Julia Newton’s group at Newcastle University found reduced mitochondria function [6] in both severely and moderately affected patients. Interestingly, they found “disease severity does not correlate with mitochondrial function and even those with a moderate form of the disease show evidence of mitochondrial dysfunction.” This means the mitochondria function is more like a switch flipped for all patients than a gradient of effect or finding only in a subset. However, severely affected patients did have greater respiratory acidification due to impairments in glycolysis not seen in moderate ones. A straightforward interpretation would be impairment to mitochondrial function is a prerequisite for disease but that downstream effects of disease can impair vital cellular processes like glycolysis.

Another new study by Bhupesh Prusty of the University of Wurzburg, and UCSD’s Robert Naviaux has found that mitochondria from ME patients show dramatic fragmentation in comparison to controls [7][8].

In an experiment with culture cells with latent HHV-6 (containing Human Herpesvirus 6 DNA–but not actual virus particles) chemical reactivation of HHV-6 resulted in the production of several viral RNAs but not major viral proteins. Significantly, Prusty and Naviaux found HHV-6 reactivation induced mitochondrial fragmentation, oxidative changes, and decreased antiviral resistance. When fluid from the cell culture of the HHV-6 reactivated cells was transferred to a new group of cells (not exposed to HHV-6), mitochondrial fragmentation and oxidative changes also occurred in these cells but with increased antiviral resistance! [8]

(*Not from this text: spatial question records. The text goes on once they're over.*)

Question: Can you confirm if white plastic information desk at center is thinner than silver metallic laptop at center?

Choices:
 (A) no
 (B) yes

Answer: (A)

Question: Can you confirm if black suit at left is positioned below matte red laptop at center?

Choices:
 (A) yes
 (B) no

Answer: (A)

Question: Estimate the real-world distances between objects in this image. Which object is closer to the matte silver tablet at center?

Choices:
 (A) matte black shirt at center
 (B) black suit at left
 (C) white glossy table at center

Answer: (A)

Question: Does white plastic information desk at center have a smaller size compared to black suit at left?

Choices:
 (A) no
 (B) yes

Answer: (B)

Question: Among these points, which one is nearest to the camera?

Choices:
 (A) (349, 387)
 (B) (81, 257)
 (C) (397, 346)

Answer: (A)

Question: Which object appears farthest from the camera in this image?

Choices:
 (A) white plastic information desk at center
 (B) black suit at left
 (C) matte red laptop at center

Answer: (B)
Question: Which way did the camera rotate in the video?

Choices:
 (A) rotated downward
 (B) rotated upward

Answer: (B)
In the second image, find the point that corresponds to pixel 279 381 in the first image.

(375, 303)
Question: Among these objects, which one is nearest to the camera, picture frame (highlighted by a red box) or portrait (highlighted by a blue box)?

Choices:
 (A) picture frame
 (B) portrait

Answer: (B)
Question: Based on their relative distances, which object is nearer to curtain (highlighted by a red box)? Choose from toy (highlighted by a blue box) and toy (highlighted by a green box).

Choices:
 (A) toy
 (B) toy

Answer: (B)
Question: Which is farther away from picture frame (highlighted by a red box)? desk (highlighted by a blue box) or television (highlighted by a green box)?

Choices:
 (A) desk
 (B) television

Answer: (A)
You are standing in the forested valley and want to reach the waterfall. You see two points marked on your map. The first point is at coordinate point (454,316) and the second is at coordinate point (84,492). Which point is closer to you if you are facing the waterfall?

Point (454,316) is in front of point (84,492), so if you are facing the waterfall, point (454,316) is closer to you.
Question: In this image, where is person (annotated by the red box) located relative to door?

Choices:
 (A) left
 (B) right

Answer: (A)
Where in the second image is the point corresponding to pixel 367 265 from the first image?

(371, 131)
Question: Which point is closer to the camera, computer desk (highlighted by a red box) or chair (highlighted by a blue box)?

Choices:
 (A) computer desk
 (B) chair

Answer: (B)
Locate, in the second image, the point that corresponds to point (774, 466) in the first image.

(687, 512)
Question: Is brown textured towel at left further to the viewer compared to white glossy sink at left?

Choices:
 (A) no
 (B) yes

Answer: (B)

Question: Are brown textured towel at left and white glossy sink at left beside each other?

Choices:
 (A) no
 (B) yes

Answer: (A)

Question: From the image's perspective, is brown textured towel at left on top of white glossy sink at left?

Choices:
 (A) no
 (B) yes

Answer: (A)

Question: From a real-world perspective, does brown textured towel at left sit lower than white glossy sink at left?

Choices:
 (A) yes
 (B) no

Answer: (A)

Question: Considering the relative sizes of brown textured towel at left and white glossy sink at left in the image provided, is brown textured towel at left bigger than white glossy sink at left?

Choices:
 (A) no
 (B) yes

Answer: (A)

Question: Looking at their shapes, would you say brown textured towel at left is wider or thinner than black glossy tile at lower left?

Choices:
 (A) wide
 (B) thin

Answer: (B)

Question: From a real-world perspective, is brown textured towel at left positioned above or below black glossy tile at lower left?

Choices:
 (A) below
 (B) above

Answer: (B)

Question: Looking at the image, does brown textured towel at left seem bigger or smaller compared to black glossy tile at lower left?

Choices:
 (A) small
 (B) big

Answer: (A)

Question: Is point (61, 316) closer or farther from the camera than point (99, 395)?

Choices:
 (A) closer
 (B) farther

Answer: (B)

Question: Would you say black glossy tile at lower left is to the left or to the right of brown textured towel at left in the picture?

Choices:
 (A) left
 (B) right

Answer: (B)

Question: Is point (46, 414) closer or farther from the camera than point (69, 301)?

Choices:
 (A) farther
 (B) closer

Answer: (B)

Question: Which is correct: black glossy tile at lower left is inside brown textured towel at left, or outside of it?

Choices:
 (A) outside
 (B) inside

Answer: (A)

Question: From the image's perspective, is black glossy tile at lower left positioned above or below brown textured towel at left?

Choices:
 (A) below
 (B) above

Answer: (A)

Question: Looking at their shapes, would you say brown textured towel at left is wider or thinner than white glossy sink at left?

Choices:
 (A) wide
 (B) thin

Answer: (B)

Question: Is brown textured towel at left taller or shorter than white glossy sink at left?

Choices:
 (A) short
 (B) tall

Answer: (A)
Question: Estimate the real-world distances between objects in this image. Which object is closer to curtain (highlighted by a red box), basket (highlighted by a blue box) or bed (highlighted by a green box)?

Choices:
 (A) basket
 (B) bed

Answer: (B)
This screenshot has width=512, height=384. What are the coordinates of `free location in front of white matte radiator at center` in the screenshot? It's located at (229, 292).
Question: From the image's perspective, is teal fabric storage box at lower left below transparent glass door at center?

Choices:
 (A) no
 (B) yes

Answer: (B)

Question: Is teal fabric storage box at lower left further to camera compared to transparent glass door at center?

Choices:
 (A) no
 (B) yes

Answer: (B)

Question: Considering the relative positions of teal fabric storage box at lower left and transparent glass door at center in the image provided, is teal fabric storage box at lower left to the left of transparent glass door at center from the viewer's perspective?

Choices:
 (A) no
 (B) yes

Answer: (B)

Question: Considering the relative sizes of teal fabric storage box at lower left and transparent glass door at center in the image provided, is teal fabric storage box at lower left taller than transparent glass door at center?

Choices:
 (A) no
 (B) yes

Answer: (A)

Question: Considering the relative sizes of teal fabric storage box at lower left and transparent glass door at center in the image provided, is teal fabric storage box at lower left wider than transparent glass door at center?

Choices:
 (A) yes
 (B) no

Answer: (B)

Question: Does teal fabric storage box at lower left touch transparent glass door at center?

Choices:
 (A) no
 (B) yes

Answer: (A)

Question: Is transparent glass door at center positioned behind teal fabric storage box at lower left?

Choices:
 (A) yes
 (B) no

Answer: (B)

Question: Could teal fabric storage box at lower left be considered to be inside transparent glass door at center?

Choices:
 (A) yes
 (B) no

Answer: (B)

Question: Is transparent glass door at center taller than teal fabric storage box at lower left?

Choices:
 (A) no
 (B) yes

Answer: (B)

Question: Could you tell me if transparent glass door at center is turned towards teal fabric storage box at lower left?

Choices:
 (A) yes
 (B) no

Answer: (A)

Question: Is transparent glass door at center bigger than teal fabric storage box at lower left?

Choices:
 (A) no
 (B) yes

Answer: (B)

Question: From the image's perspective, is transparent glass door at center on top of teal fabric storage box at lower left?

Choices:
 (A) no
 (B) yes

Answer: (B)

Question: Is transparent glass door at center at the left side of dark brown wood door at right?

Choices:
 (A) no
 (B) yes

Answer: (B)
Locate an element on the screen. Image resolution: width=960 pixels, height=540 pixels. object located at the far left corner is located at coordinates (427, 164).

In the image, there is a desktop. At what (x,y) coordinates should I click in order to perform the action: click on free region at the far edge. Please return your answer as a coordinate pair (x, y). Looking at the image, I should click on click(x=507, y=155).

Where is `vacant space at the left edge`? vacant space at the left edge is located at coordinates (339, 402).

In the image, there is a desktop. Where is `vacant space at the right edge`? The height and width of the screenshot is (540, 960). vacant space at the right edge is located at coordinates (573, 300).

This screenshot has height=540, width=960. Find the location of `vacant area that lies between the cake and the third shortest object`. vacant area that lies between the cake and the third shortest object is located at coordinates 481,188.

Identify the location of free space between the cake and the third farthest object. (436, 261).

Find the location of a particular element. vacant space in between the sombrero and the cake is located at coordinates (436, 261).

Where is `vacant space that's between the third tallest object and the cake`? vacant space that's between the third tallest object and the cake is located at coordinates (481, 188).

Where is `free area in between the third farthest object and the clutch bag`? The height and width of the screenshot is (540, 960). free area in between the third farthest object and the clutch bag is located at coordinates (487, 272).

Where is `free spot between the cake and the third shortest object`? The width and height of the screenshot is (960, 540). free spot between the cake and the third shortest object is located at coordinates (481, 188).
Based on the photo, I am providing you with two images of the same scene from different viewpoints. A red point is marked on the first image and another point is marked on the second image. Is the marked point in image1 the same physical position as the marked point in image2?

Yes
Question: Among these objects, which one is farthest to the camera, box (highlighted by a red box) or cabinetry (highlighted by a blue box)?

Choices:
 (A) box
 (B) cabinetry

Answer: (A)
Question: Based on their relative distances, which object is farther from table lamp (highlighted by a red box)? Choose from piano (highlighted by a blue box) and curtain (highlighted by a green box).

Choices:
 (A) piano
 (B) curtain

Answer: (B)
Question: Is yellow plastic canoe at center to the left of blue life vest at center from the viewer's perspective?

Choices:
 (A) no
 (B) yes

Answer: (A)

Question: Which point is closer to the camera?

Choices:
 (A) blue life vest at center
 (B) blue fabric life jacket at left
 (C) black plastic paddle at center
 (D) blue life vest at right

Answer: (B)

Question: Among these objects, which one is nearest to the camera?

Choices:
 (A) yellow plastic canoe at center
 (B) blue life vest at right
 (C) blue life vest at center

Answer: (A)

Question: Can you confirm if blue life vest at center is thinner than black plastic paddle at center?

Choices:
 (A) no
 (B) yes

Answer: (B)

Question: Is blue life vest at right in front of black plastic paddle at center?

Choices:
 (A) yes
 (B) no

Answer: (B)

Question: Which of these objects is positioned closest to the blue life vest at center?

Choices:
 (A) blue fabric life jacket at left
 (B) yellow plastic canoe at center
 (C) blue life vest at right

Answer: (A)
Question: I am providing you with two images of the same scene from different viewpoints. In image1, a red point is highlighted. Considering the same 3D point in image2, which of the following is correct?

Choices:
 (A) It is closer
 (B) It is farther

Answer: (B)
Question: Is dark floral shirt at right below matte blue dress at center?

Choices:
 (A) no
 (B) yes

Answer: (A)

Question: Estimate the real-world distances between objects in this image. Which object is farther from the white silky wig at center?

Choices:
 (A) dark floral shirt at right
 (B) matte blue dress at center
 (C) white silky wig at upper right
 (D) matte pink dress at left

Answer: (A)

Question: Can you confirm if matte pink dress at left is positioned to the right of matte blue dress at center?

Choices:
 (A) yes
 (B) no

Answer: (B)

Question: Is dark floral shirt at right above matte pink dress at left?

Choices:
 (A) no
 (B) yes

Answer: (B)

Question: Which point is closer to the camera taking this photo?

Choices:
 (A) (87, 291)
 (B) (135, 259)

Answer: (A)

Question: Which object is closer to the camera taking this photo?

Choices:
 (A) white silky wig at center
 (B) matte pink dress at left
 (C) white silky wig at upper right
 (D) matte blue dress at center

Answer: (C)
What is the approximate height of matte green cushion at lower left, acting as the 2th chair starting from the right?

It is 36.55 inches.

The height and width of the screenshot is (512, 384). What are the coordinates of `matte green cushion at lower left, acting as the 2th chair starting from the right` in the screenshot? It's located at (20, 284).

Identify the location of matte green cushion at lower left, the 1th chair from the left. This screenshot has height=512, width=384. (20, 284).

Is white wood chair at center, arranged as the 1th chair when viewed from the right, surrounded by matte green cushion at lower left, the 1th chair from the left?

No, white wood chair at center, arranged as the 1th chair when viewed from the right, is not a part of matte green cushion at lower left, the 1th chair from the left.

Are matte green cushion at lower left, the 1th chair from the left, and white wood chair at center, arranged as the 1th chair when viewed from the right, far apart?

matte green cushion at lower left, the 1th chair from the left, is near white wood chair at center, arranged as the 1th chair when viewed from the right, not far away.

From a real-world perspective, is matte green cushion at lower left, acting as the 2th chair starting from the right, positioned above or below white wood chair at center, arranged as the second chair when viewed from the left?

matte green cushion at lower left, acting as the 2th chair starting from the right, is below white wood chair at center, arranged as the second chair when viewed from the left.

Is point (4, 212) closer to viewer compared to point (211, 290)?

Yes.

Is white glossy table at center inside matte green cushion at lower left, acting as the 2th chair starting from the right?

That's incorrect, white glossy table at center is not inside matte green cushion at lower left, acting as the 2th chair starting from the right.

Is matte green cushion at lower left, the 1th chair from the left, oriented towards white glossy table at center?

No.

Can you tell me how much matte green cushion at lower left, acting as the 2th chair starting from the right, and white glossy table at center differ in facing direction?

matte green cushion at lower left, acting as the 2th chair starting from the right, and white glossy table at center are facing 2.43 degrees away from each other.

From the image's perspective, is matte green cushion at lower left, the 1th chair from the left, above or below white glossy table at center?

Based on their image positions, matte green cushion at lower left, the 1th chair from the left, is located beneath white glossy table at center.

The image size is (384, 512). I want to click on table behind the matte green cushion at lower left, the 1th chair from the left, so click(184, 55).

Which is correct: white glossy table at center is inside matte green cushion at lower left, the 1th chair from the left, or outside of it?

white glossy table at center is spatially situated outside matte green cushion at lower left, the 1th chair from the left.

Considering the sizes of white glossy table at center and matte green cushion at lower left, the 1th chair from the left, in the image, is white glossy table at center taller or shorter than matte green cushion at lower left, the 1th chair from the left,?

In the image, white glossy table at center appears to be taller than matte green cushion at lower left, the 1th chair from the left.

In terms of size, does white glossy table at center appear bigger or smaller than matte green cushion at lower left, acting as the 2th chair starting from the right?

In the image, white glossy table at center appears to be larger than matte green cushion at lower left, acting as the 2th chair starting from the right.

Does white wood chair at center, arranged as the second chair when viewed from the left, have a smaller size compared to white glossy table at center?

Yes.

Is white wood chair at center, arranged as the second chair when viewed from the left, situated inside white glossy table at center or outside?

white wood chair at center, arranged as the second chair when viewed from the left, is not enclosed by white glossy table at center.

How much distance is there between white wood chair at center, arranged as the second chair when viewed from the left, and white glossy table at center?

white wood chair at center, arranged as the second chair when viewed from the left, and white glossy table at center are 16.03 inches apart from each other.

The last experiment involved transferring not HHV-6 infected cell culture fluid but rather blood serum from ME patients to new cells. This serum transfer induced an identical state of mitochondrial fragmentation, oxidative change, and antiviral resistance! These experiments show that one or more molecule types induced by HHV-6 reactivation are secreted to the outer fluid and can function to induce mitochondrial fragmentation, oxidative changes, and antiviral properties in distant cells. Not only that, but the serum of ME patients acts in exactly this manner (suggesting we have a molecular factor(s) in our blood similar, or the same as, that secreted by the HHV-6 reactivated cells–and which is causing harmful changes to our mitochondria).

A common thread to mitochondrial findings by both Davis and Prusty is the presence of a serum factor, or factors, which could be transferred to the cells of healthy people and inflict the ME cells’ phenotype on well cells. How far this commonality extends (for instance whether serum factor(s) found in Davis’s impedance study is the same as the factor(s) found in Prusty’s study of mitochondrial fragmentation) is currently unknown.

There are two main implications:

1. As a blood serum factor, or factors, is sufficient to induce a damaged, low-energy state this state may be reversible if this factor–or its causes–can be blocked or removed from the organism.
2. As widespread mitochondrial fragmentation is sufficient to cause a body-wide low energy state, using the principle of only invoking needed changes (Parsimony Principle) it makes sense to assume this fragmentation, and cellular-energetic loss, is part of the core disease mechanism in ME.

One of the exciting aspects of mitochondrial research is, given the pervasive impact of mitochondrial health on the cell, a deeper understanding of many earlier abnormal discoveries and observations may be gained through understanding the abnormalities of mitochondria in ME.

Some of the most precocious intra-cellular findings stem from the finding of an abnormal, cleaved, 37 kiloDalton RNase L and dramatic reduction in actin in patients’ cells by the late Robert Suhadolnik [9]. In “Chronic Fatigue Syndrome: a biological approach” [10], by Kenny De Meirleir and colleagues, these findings are expanded into a panoply of intra-cellular dysregulation including defective activation of RNase L by 2-5-A dimers produced by 2-5’A oligoadenylate synthetase, cleavage of Rnase L by m-calpain, and abnormalities in the cell state reminiscent of incompletely induced apoptosis (an essential cell disposal process culminating in cell death). Given the role of mitochondria in both cellular energy and apoptosis, it is hoped that the mitochondrial fragmentation research and antiviral induction research can explain the significance of these findings in a panoramic manner.

One indicator of scientific progress is the ability to place important observations in a single theoretical framework. The findings of induction of mitochondrial fragmentation and a cellular viral resistance state by patient serum could explain one such finding: the impairment of pyruvate dehydrogenase found by Fluge and Mella of Haukeland University, Norway. Prusty’s findings indicated that the mitochondrial fragmentation (caused by both patient serum and HHV-6 infected cell supernatant) potently impaired this very complex!

However starved our own mitochondria may be, this is a very exciting time for mitochondria research in ME and we must ensure these researchers are not starved of funding!